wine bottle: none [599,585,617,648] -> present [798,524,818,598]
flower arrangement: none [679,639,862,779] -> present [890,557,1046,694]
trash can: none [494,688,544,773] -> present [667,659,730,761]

== == ==

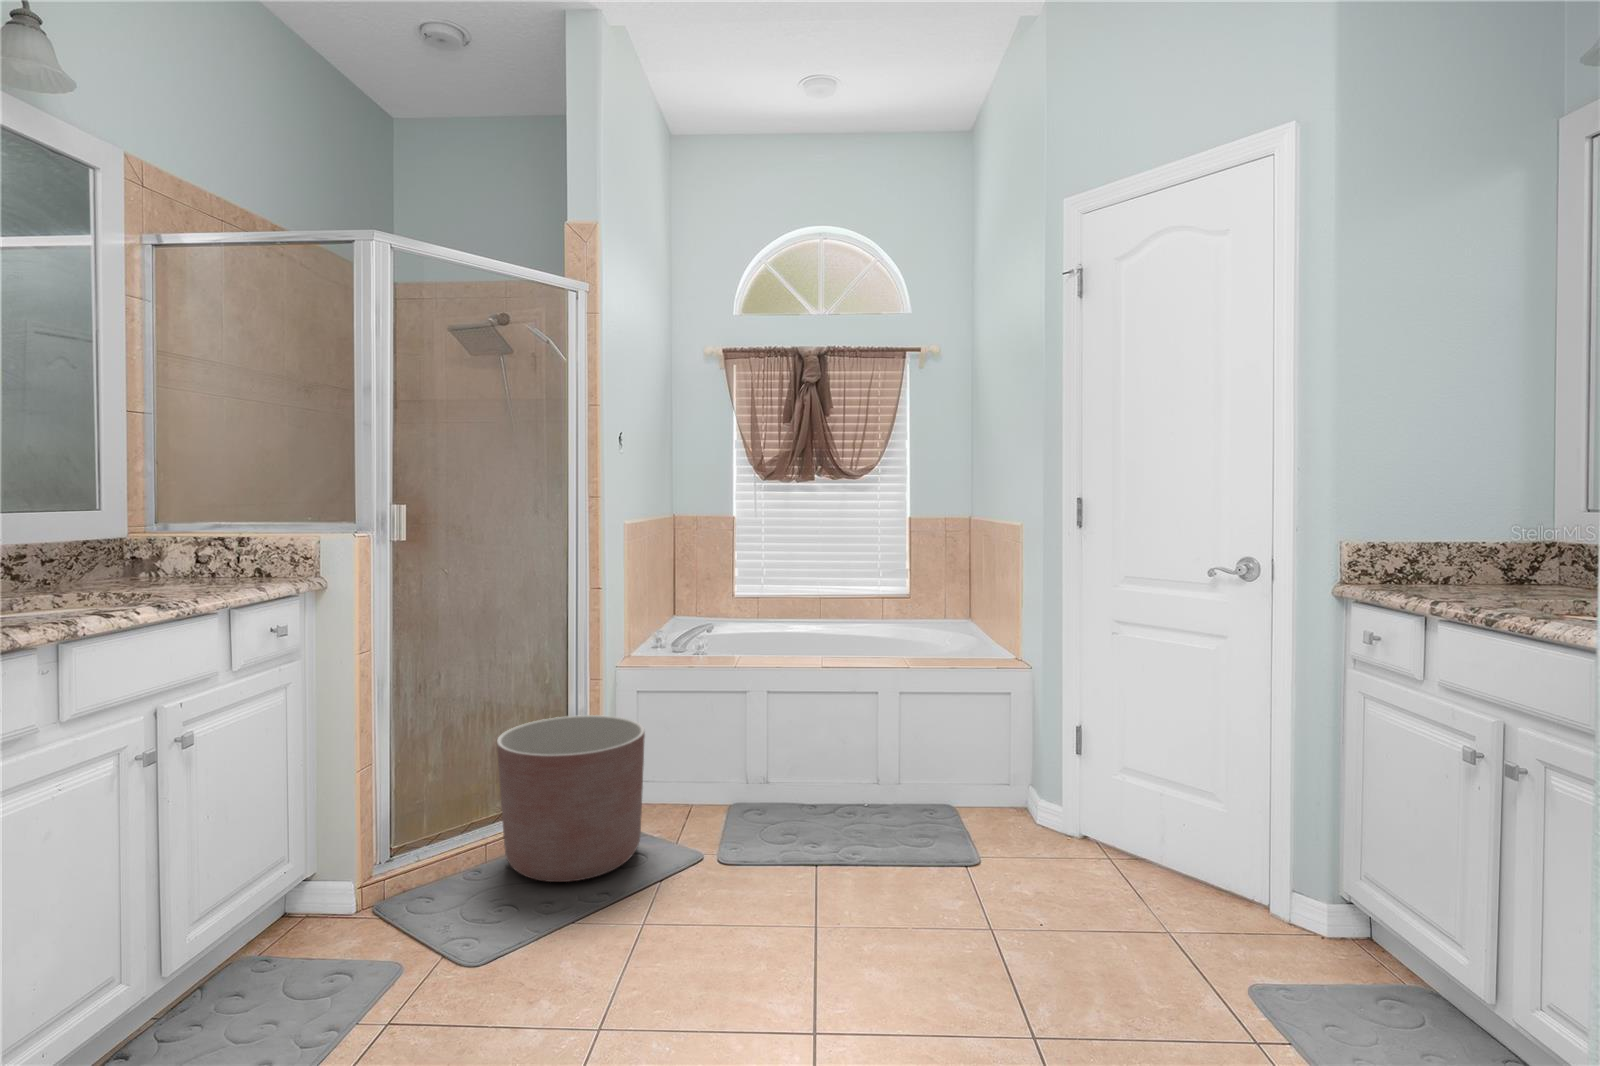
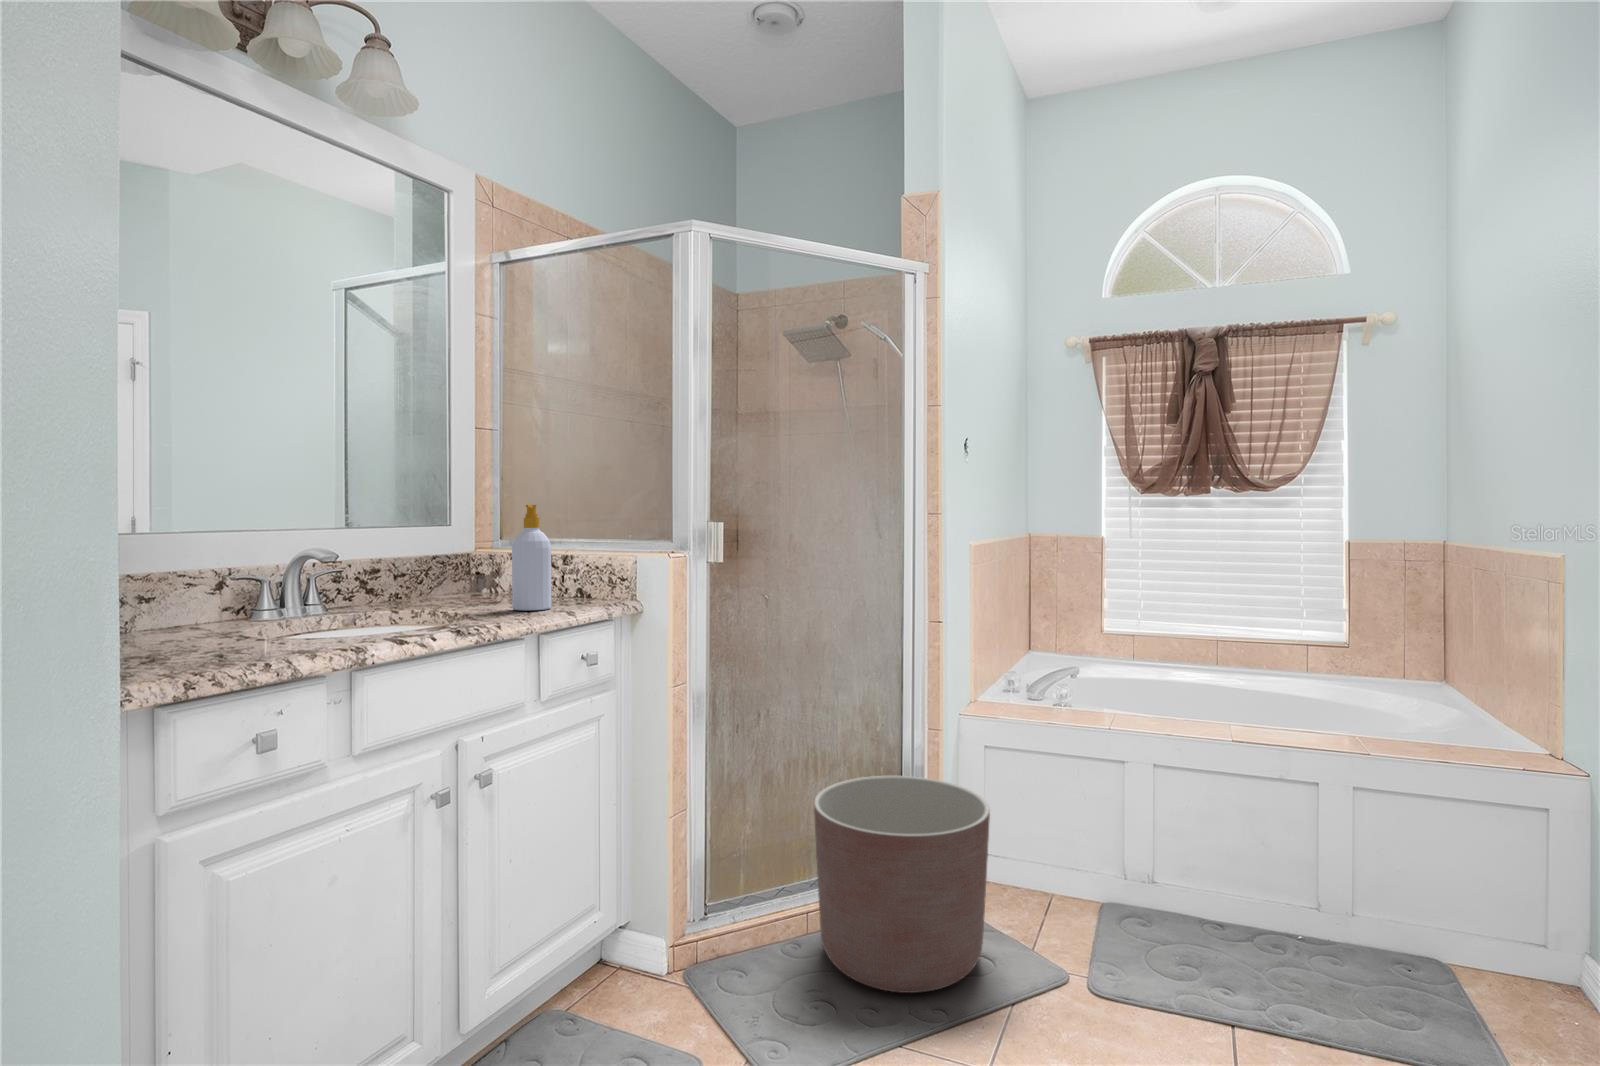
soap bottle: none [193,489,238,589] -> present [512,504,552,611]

== == ==

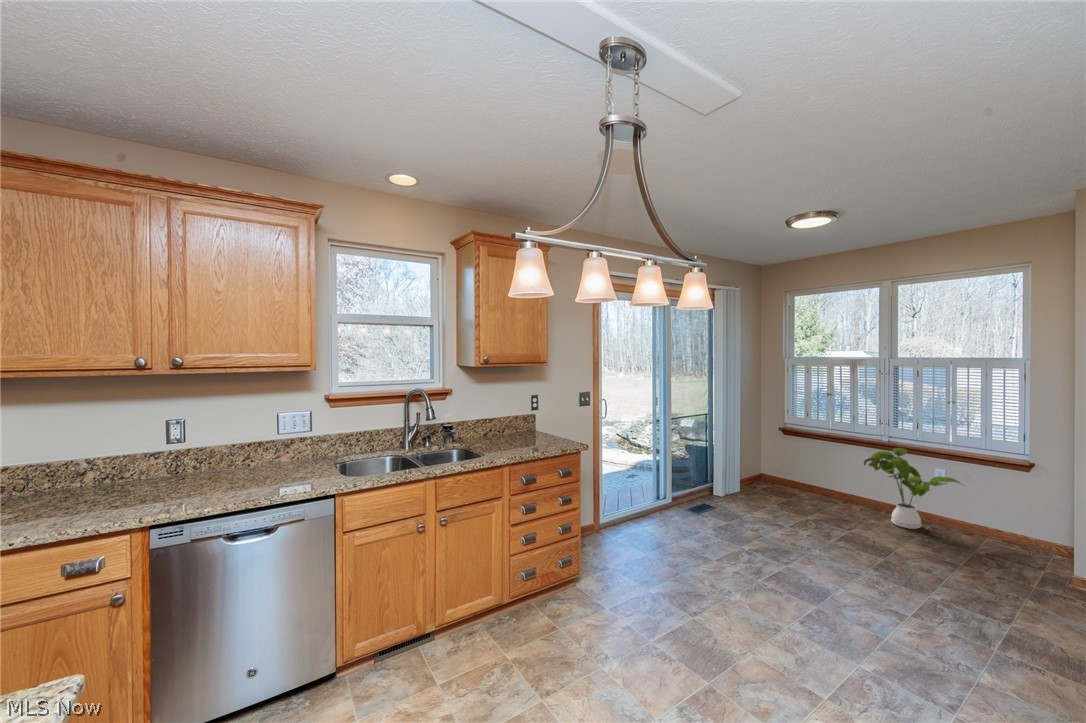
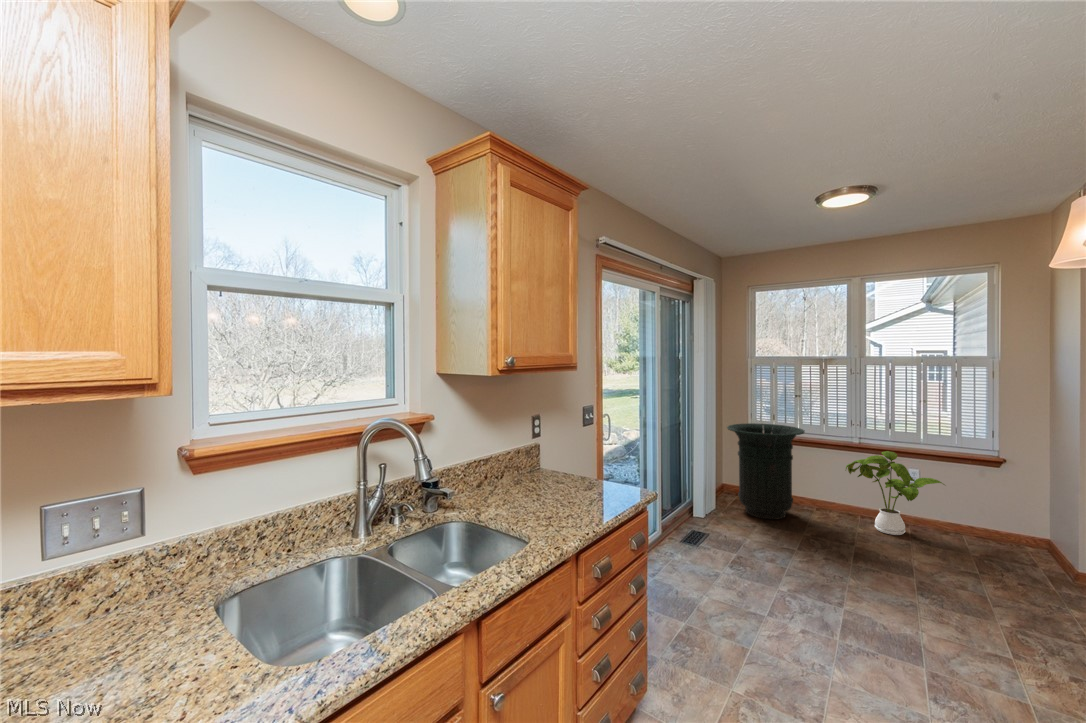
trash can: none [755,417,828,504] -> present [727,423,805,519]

== == ==

- [Work instructions]: Your reply should hold every line from the data that contains "trash", copied in full.

- [Output of the task]:
trash can: none [494,688,544,773] -> present [667,659,730,761]
trash can: none [755,417,828,504] -> present [727,423,805,519]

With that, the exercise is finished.